For most of my clients with grounds in that size range, all we’re doing is managing for 3.5 year old bucks. If it’s a 110″ 3.5 yr old 8 that looks like it will be lucky to add 10 more inches over its life or a 150″ 3.5 year old 12 that screams giant next year, if he’s 3.5 and the client sees it, they’re going to do their best to kill it, period. If it’s younger it gets a free pass from us. As a side note, that’s the same goal I have on public grounds or those “meh” real world properties I hunt, regardless of the state or province.
It’s on the 500 acre plus sized grounds where one gets more options. On those, I’m almost always managing to get the most promising bucks to either 4.5 or 5.5 (depending on clients’ goals), while taking out the low enders starting at 3.5. Ultimately, it’s a choice each must make for ourselves, but that’s what I’ve personally found as being realistic.

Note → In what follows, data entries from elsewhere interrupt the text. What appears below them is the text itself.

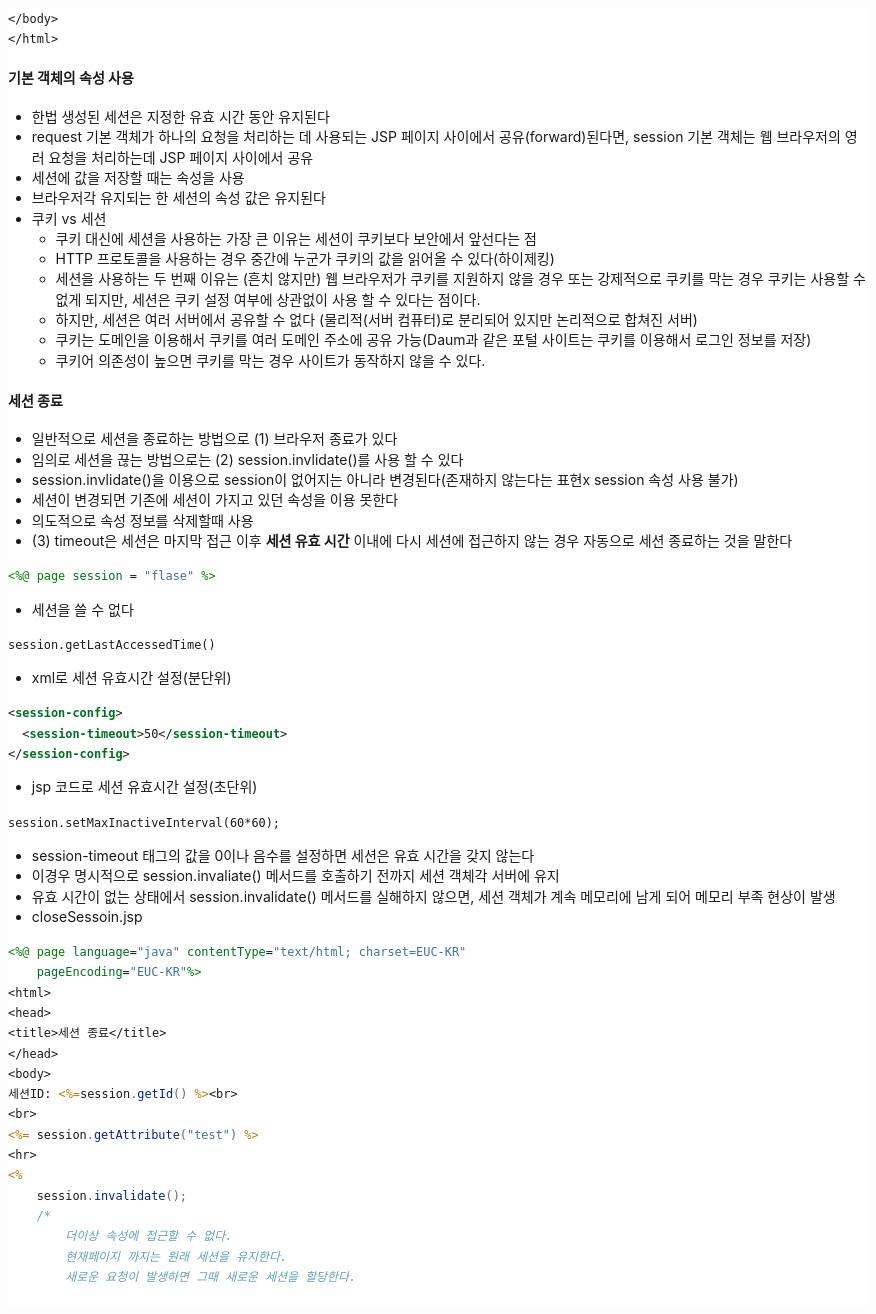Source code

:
 ```jsp
</body>
</html>
```
#### 기본 객체의 속성 사용
* 한법 생성된 세션은 지정한 유효 시간 동안 유지된다
* request 기본 객체가 하나의 요청을 처리하는 데 사용되는 JSP 페이지 사이에서 공유(forward)된다면, session 기본 객체는 웹 브라우저의 영러 요청을 처리하는데 JSP 페이지 사이에서 공유
* 세션에 값을 저장할 때는 속성을 사용
* 브라우저각 유지되는 한 세션의 속성 값은 유지된다
* 쿠키 vs 세션
  * 쿠키 대신에 세션을 사용하는 가장 큰 이유는 세션이 쿠키보다 보안에서 앞선다는 점
  * HTTP 프로토콜을 사용하는 경우 중간에 누군가 쿠키의 값을 읽어올 수 있다(하이제킹)
  * 세션을 사용하는 두 번째 이유는 (흔치 않지만) 웹 브라우저가 쿠키를 지원하지 않을 경우 또는 강제적으로 쿠키를 막는 경우 쿠키는 사용할 수 없게 되지만, 세션은 쿠키 설정 여부에 상관없이 사용 할 수 있다는 점이다.
  * 하지만, 세션은 여러 서버에서 공유할 수 없다 (물리적(서버 컴퓨터)로 분리되어 있지만 논리적으로 합쳐진 서버)
  * 쿠키는 도메인을 이용해서 쿠키를 여러 도메인 주소에 공유 가능(Daum과 같은 포털 사이트는 쿠키를 이용해서 로그인 정보를 저장)
  * 쿠키어 의존성이 높으면 쿠키를 막는 경우 사이트가 동작하지 않을 수 있다.
#### 세션 종료
* 일반적으로 세션을 종료하는 방법으로 (1) 브라우저 종료가 있다
* 임의로 세션을 끊는 방법으로는 (2) session.invlidate()를 사용 할 수 있다
* session.invlidate()을 이용으로 session이 없어지는 아니라 변경된다(존재하지 않는다는 표현x session 속성 사용 불가)
* 세션이 변경되면 기존에 세션이 가지고 있던 속성을 이용 못한다
* 의도적으로 속성 정보를 삭제할때 사용
* (3) timeout은 세션은 마지막 접근 이후 **세션 유효 시간** 이내에 다시 세션에 접근하지 않는 경우 자동으로 세션 종료하는 것을 말한다
```jsp
<%@ page session = "flase" %>
```
* 세션을 쓸 수 없다
```jsp
session.getLastAccessedTime()
```
* xml로 세션 유효시간 설정(분단위)
```xml
<session-config>
  <session-timeout>50</session-timeout> 
</session-config>
```
* jsp 코드로 세션 유효시간 설정(초단위)
```jsp
session.setMaxInactiveInterval(60*60);
```
* session-timeout 태그의 값을 0이나 음수를 설정하면 세션은 유효 시간을 갖지 않는다
* 이경우 명시적으로 session.invaliate() 메서드를 호출하기 전까지 세션 객체각 서버에 유지
* 유효 시간이 없는 상태에서 session.invalidate() 메서드를 실해하지 않으면, 세션 객체가 계속 메모리에 남게 되어 메모리 부족 현상이 발생
* closeSessoin.jsp
```jsp
<%@ page language="java" contentType="text/html; charset=EUC-KR"
    pageEncoding="EUC-KR"%>
<html>
<head>
<title>세션 종료</title>
</head>
<body>
세션ID: <%=session.getId() %><br>
<br>
<%= session.getAttribute("test") %>
<hr>
<%
	session.invalidate();
	/*
		더이상 속성에 접근할 수 없다.
		현재페이지 까지는 원래 세션을 유지한다.
		새로운 요청이 발생하면 그때 새로운 세션을 할당한다.
		
```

When making those choices, always remember that it’s a risk to pass a buck. The footage at the bottom is of a 4.5 year old gross Booner I passed on two separate sits (I was in the tree and grabbed the camera when he came in, leaving my Mathews hanging. Talk about gift wrapped!) a couple years back. Having watched him grow up from 1.5-4.5, he vanished a week after I got the footage, never to be seen again. Side note: the first time I saw him that season, he actually bedded down in the Antler King Trophy Clover 25 yards in front of the same stand, but I didn’t bring my vid cam.
There are no guarantees in most any of this. Short of a high fence, there is no property design, product or silver bullet that I’m aware of that will keep bucks on your ground 24/7/365. Even if we could, bucks still die of disease, injuries, fighting, other predators and so on. All we are doing is as many little things as we can to stack the odds of deer spending a disproportionate amount of time on our ground. The more we do that, the more the odds tick up of him either making it another year or us killing him ourselves. Within reason, the more we do the more those odds tick up, and that’s a really big deal, but we’re always going to lose free range deer we don’t want to to neighbors, even if we control 4000 acres of ground. That’s reality.
Whatever choice you make is fine, so long as it’s legal, ethical and makes you happy. Just make it based on reality, not fantasy or phony dreams offered in the bargain bin at a steal of a price.